- Relator(a)
- Ministro Jorge Mussi
- Órgão julgador
- Quinta Turma
- Data do julgamento
- 25/10/2011
- Data de publicação
- 10/11/2011
STJ – Acórdão, Rel. Ministro Jorge Mussi, Quinta Turma, j. 25/10/2011, p. 10/11/2011
HABEAS CORPUS. POSSE DE ARMA DE FOGO DE USO PERMITIDO. CONDUTA PERPETRADA NO PERÍODO DA VACATIO LEGIS. APLICAÇÃO DA EXEGESE DO ART. 30 DA LEI 10.826/2003. ATIPICIDADE DA CONDUTA. EXTINÇÃO DA PUNIBILIDADE. MATÉRIA DE ORDEM PÚBLICA. ORDEM CONCEDIDA DE OFÍCIO. 1. Embora a tese de atipicidade da conduta do paciente em relação à posse de arma de fogo em razão da abolitio criminis temporária prevista no arts. 30 e 32 da Lei nº 10.826/03 não tenha sido ventilada perante as instâncias ordinárias, o seu reconhecimento por esta Corte não implica indevida supressão de instância, uma vez que se trata de matéria de ordem pública, que pode ser apreciada de ofício e em qualquer grau de jurisdição. 2. É considerada atípica a conduta relacionada ao crime de posse de arma de fogo, seja de uso permitido ou de uso restrito, incidindo a chamada abolitio criminis temporária nas duas hipóteses, se praticada no período compreendido entre 23 de dezembro de 2003 a 23 de outubro de 2005. Contudo, este termo final foi prorrogado até 31 de dezembro de 2009 somente para os possuidores de arma de fogo de uso permitido (art. 12), nos termos da Medida Provisória nº 417 de 31 de janeiro de 2008 e da Lei nº 11.922, de 13 de abril de 2009, que estabeleceram nova redação aos arts. 30 a 32 da Lei nº 10.826/03, não mais albergando o delito de posse de arma de uso proibido ou restrito - previsto no art. 16 do referido Estatuto. 3. In casu, em se tratando de posse ilegal de arma de fogo de uso permitido, vislumbra-se que é atípica a conduta atribuída ao paciente, pois se encontra abarcada pela excepcional vacatio legis indireta prevista nos arts. 30 e 32 da Lei nº 10.826/03, tendo em vista que as buscas foram efetuadas na sua residência em 12-4-2007, isto é, se deram dentro do período de abrangência da Lei em comento para os referidos tipos de armamentos, qual seja, de 23 de dezembro de 2003 a 31 de dezembro de 2009. 4. Writ não conhecido.
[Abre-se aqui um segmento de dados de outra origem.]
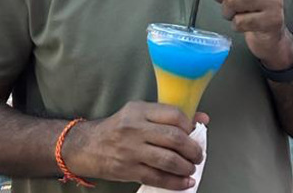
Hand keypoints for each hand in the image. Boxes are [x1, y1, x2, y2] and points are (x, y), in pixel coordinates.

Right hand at [64, 101, 205, 189]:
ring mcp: (132, 150)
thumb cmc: (119, 127)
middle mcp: (136, 128)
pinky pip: (158, 178)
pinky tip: (185, 182)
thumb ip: (168, 115)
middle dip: (193, 149)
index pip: (173, 115)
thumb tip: (202, 119)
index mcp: (139, 110)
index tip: (194, 133)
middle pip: (174, 138)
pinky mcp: (129, 170)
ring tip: (191, 167)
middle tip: (198, 154)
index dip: (189, 125)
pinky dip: (176, 182)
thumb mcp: (140, 112)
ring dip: (187, 166)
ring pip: (169, 160)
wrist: (90, 145)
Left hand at [184, 0, 292, 68]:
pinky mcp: (272, 20)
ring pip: (232, 0)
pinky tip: (245, 24)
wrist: (271, 35)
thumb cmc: (253, 9)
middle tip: (224, 1)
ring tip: (236, 13)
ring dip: (227, 11)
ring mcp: (273, 0)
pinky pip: (239, 21)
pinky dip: (236, 25)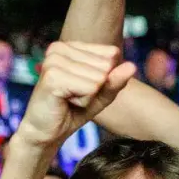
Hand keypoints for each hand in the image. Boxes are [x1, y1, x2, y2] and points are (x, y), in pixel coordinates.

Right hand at [14, 42, 136, 148]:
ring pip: (99, 78)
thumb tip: (132, 66)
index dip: (104, 78)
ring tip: (69, 99)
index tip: (83, 87)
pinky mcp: (52, 77)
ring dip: (88, 96)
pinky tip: (66, 102)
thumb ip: (116, 79)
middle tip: (75, 95)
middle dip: (95, 88)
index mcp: (71, 46)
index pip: (112, 54)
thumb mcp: (101, 94)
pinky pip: (89, 88)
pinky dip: (83, 101)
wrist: (47, 132)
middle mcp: (60, 48)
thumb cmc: (73, 110)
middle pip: (106, 66)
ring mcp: (54, 60)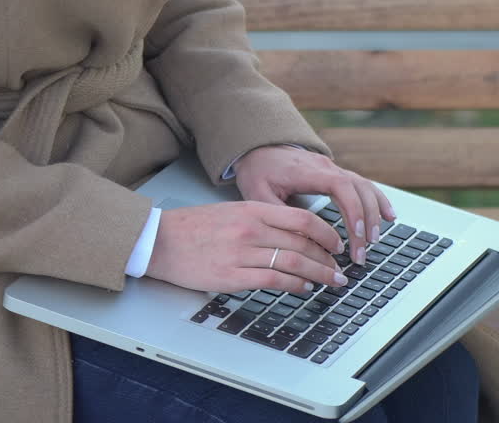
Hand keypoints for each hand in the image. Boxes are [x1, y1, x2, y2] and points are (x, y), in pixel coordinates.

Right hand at [144, 201, 349, 293]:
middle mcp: (250, 229)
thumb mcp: (231, 212)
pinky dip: (294, 285)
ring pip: (293, 262)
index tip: (337, 245)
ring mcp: (241, 253)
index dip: (327, 234)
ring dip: (318, 274)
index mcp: (252, 209)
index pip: (302, 220)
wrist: (158, 240)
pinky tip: (303, 288)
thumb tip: (295, 235)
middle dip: (328, 259)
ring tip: (330, 281)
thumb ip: (262, 220)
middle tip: (340, 270)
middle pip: (303, 243)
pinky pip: (272, 280)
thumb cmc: (194, 227)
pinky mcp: (231, 276)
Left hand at [233, 145, 396, 266]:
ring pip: (365, 186)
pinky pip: (363, 185)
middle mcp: (325, 167)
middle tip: (362, 253)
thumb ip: (278, 215)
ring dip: (374, 213)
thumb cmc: (258, 171)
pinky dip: (378, 200)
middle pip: (358, 189)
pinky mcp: (336, 174)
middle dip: (365, 221)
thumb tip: (299, 242)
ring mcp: (333, 168)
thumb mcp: (258, 194)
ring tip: (375, 240)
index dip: (352, 210)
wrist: (258, 148)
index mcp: (307, 171)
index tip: (356, 235)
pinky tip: (388, 216)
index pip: (340, 186)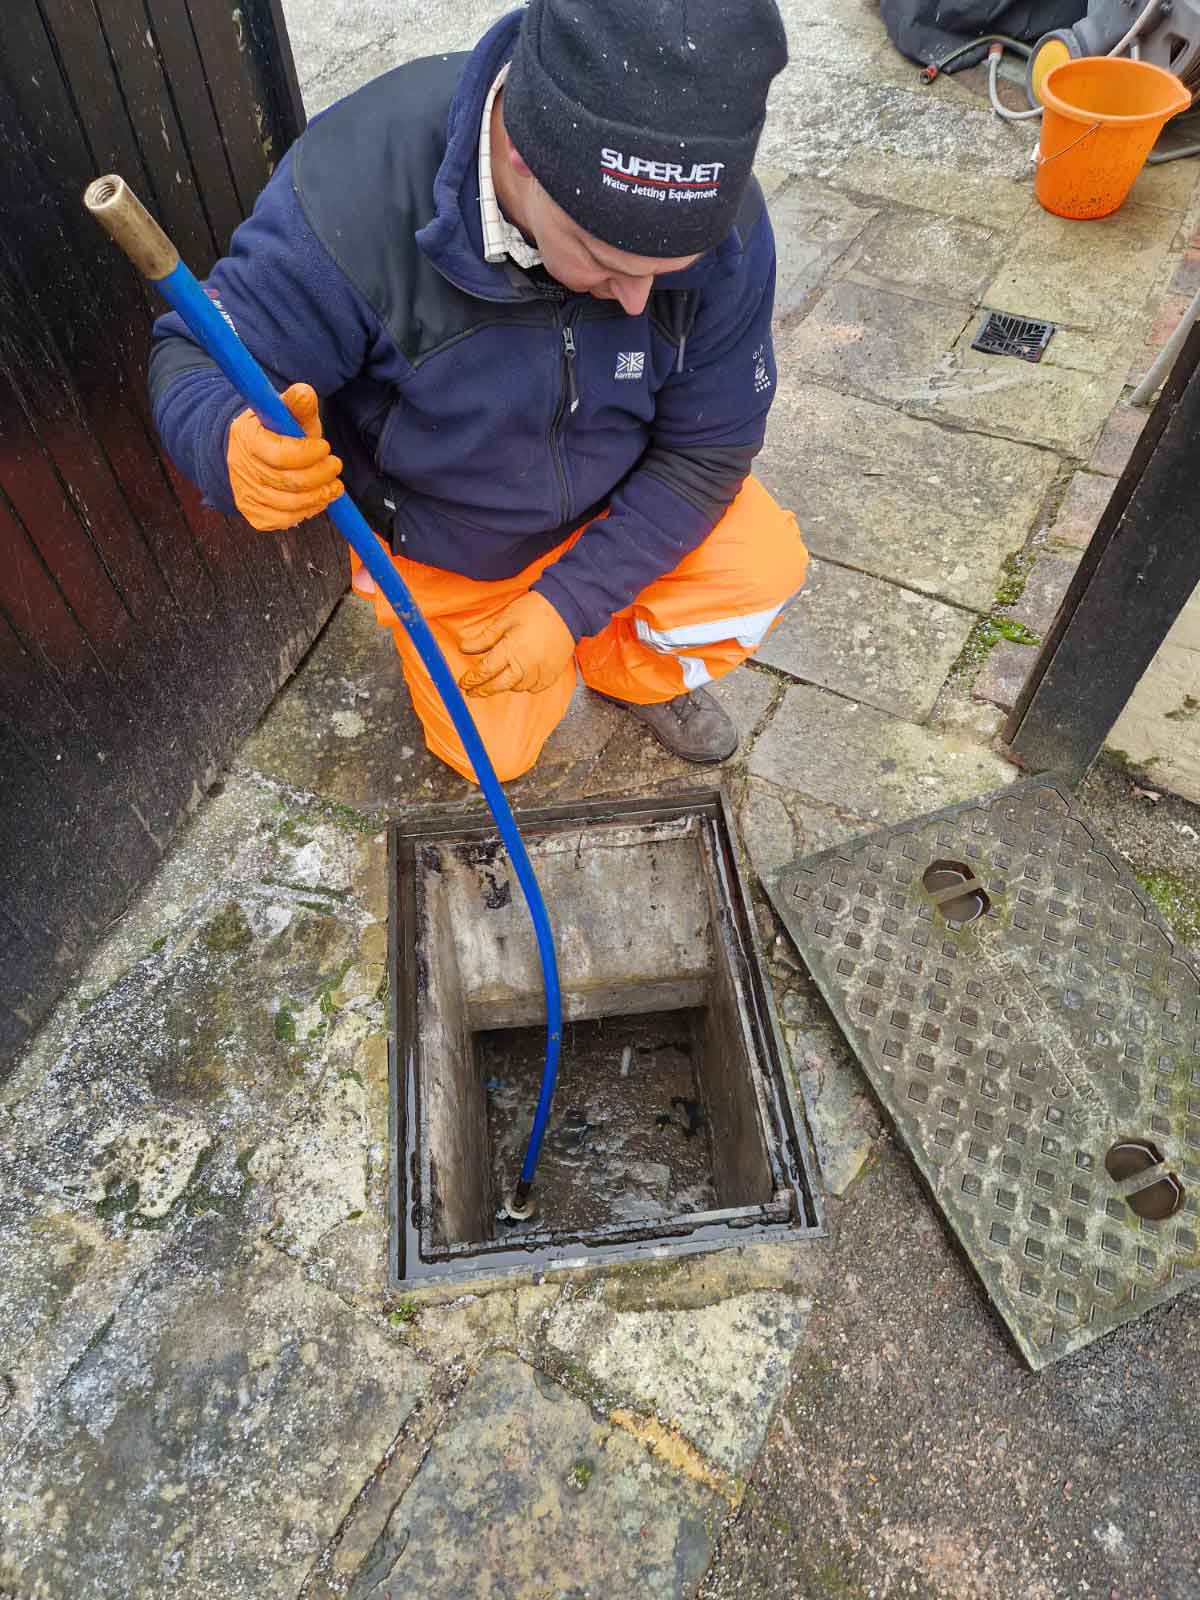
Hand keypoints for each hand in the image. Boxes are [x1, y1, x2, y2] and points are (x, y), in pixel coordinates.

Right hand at [227, 382, 343, 530]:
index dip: (309, 454)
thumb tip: (305, 393)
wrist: (252, 453)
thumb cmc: (277, 430)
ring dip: (320, 496)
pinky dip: (307, 511)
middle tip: (335, 466)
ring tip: (334, 485)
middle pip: (289, 482)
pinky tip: (318, 499)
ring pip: (290, 504)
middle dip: (320, 475)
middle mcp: (241, 468)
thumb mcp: (287, 413)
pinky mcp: (254, 514)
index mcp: (247, 438)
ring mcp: (245, 494)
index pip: (280, 455)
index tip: (325, 447)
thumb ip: (298, 404)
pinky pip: (284, 520)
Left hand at [458, 591, 574, 695]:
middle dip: (482, 690)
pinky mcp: (552, 675)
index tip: (464, 683)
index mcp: (510, 651)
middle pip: (498, 686)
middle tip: (472, 692)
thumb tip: (465, 648)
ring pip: (516, 688)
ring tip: (498, 679)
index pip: (485, 671)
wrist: (566, 609)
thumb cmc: (535, 610)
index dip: (472, 679)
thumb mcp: (504, 620)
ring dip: (504, 685)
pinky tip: (520, 678)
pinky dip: (525, 685)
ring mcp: (540, 672)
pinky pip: (534, 688)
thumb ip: (484, 638)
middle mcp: (525, 666)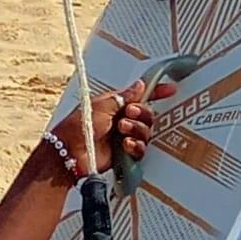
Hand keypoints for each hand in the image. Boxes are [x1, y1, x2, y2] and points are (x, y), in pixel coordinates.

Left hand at [44, 75, 172, 180]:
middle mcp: (122, 120)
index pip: (140, 96)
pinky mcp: (125, 155)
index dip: (156, 92)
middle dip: (141, 113)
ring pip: (146, 131)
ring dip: (137, 129)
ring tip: (122, 130)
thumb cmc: (80, 126)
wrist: (70, 153)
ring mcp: (124, 137)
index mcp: (116, 105)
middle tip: (127, 114)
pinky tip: (125, 145)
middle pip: (147, 114)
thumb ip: (124, 96)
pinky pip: (141, 148)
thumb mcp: (102, 105)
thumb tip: (140, 85)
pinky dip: (136, 145)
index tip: (171, 89)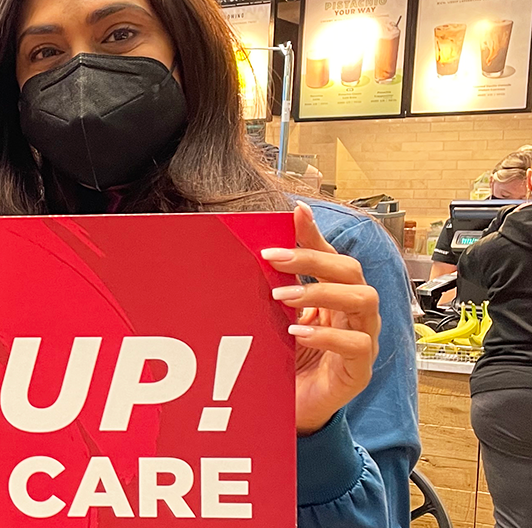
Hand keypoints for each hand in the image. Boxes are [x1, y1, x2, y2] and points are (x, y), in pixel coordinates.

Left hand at [262, 201, 380, 435]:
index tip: (295, 214)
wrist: (294, 411)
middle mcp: (355, 313)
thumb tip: (261, 251)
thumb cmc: (289, 362)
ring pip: (363, 300)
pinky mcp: (359, 369)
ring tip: (282, 298)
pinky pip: (356, 344)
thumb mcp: (278, 319)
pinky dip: (327, 334)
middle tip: (272, 257)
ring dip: (321, 292)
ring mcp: (363, 339)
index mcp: (336, 296)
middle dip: (312, 259)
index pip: (332, 255)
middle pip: (351, 271)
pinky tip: (298, 331)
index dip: (316, 234)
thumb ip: (278, 289)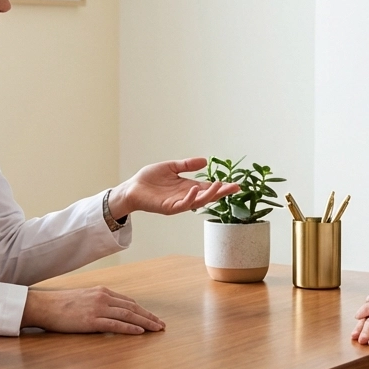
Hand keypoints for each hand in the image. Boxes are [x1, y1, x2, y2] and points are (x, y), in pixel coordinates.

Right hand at [22, 286, 165, 334]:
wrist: (44, 306)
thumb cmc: (61, 305)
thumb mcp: (84, 299)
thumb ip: (98, 303)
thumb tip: (110, 314)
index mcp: (102, 291)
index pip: (128, 301)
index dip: (142, 310)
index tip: (153, 317)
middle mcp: (103, 297)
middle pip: (132, 308)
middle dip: (149, 316)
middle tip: (161, 325)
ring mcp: (98, 308)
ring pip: (128, 316)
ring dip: (145, 323)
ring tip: (156, 329)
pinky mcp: (92, 321)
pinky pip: (115, 325)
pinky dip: (129, 328)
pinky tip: (140, 332)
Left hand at [107, 157, 240, 217]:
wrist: (133, 187)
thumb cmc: (150, 178)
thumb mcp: (172, 167)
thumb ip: (187, 165)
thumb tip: (205, 161)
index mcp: (187, 187)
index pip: (208, 187)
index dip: (221, 187)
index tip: (235, 184)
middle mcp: (185, 196)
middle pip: (208, 196)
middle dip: (221, 192)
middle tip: (234, 187)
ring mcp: (178, 203)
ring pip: (198, 201)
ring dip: (209, 194)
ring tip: (219, 185)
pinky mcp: (169, 207)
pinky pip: (182, 204)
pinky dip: (190, 198)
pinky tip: (196, 189)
Habeas Corpus concedido de ofício para declarar extinta a punibilidade do paciente quanto ao delito disposto no art. 12 da Lei nº 10.826/03, restando prejudicado o pedido remanescente. (HC n. 183.440/RJ, relator Ministro Jorge Mussi, Quinta Turma, julgado em 25/10/2011, DJe de 10/11/2011.)